Ten species. Restricted to the New World and there occupying a markedly bicentric amphitropical distribution in arid and semi-arid regions of North America [southern USA, especially in the Sonoran Desert, Baja California, and northern Mexico (Coahuila)] and South America (south-central Peru to Argentina, Bolivia, and Chile) (Fig. 141).
Ecology.
Often abundant in cactus-rich, semi-desert Monte vegetation, deserts and arid mesetas, dry river-beds and washes (Fig. 138B, C) and in the hyper-arid Pampa del Tamarugal in northern Chile [ S. tamarugo (Phil.) C.E. Hughes & G.P. Lewis] (Fig. 138B), where it is the only tree present and dependent on moisture absorbed from fog.
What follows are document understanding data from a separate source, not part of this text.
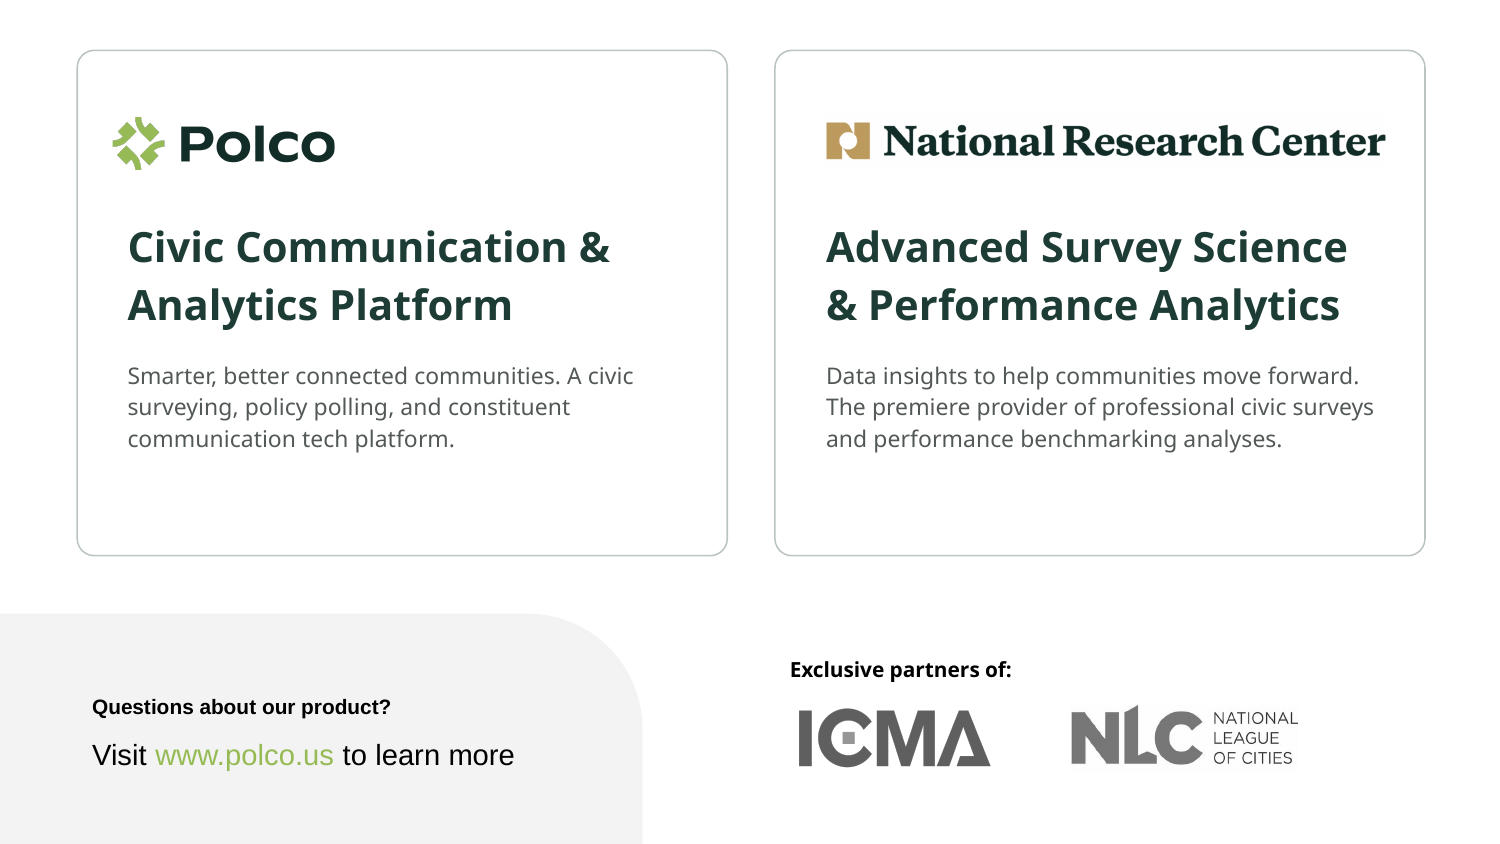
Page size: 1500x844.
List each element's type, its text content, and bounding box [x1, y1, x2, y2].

picture [794, 706, 994, 771]
picture [1071, 705, 1298, 771]
picture [824, 112, 1388, 173]
text_box Questions about our product? Visit www.polco.us to learn more [77, 666, 566, 742]
picture [112, 117, 335, 170]
text_box Exclusive partners of: [774, 638, 1072, 689]
text_box [77, 50, 728, 556]
text_box [774, 50, 1426, 556]
text_box [0, 613, 643, 844]
list Advanced Survey Science & Performance Analytics Data insights to help communities move forward. The premiere provider of professional civic surveys and performance benchmarking analyses. [810, 198, 1402, 408]
list Civic Communication & Analytics Platform Smarter, better connected communities. A civic surveying, policy polling, and constituent communication tech platform. [112, 198, 671, 408]
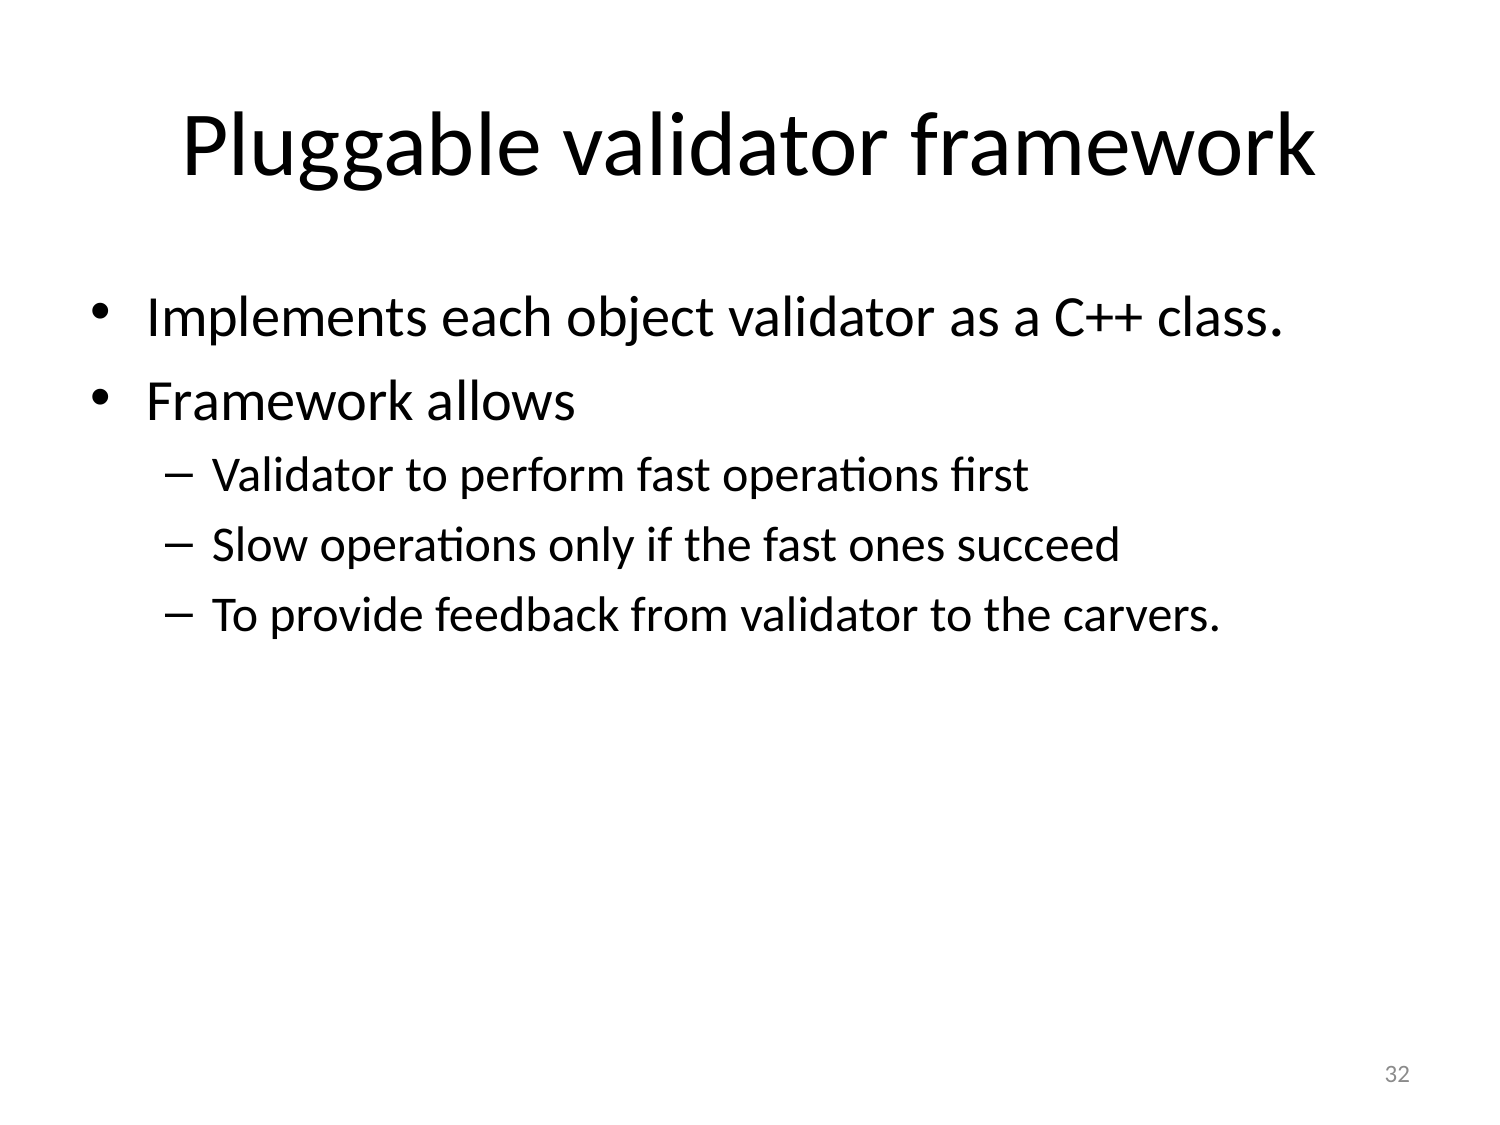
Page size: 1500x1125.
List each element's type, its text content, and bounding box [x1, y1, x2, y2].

The indehiscent fruits are consumed by herbivores facilitating endozoochorous seed dispersal.
Etymology.
Strombo - (Italian = conch) and - carpa (Greek = fruit), in reference to the resemblance of the fruits to the spiral shells of some tropical marine molluscs (Fig. 139J).
Human uses.
Fruits browsed by cattle and sheep and much valued in arid deserts for that purpose (Bell and Castetter 1937). Wood valued for fuel, and occasionally cultivated ( S. tamarugo) (Pasiecznik et al. 2001).
Notes.
Strombocarpa is one of three genera segregated from Prosopis s.l. (Hughes et al. 2022a) and corresponds to Burkart’s section Strombocarpa Strombocarpa of Prosopis s.l., characterised by armature in the form of spinescent stipules (Fig. 138H) which it shares with its sister genus Xerocladia (Fig. 132; Ringelberg et al. 2022), and which are not found in either Prosopis s.s. nor the genus Neltuma . A subset of species, the so-called ‘Screw-Beans’ (in the USA), like the ecologically important velvet mesquite, S. pubescens (Benth.) A. Gray in North America, have highly distinctive spirally coiled fruits. Across the genus as a whole fruits range from weakly falcate, to strongly curved, annular and tightly coiled (see Hughes et al. 2022b, Fig. 5).
Taxonomic references.
Benson (1941); Burkart (1976); Hughes et al. (2022b); Palacios (2006).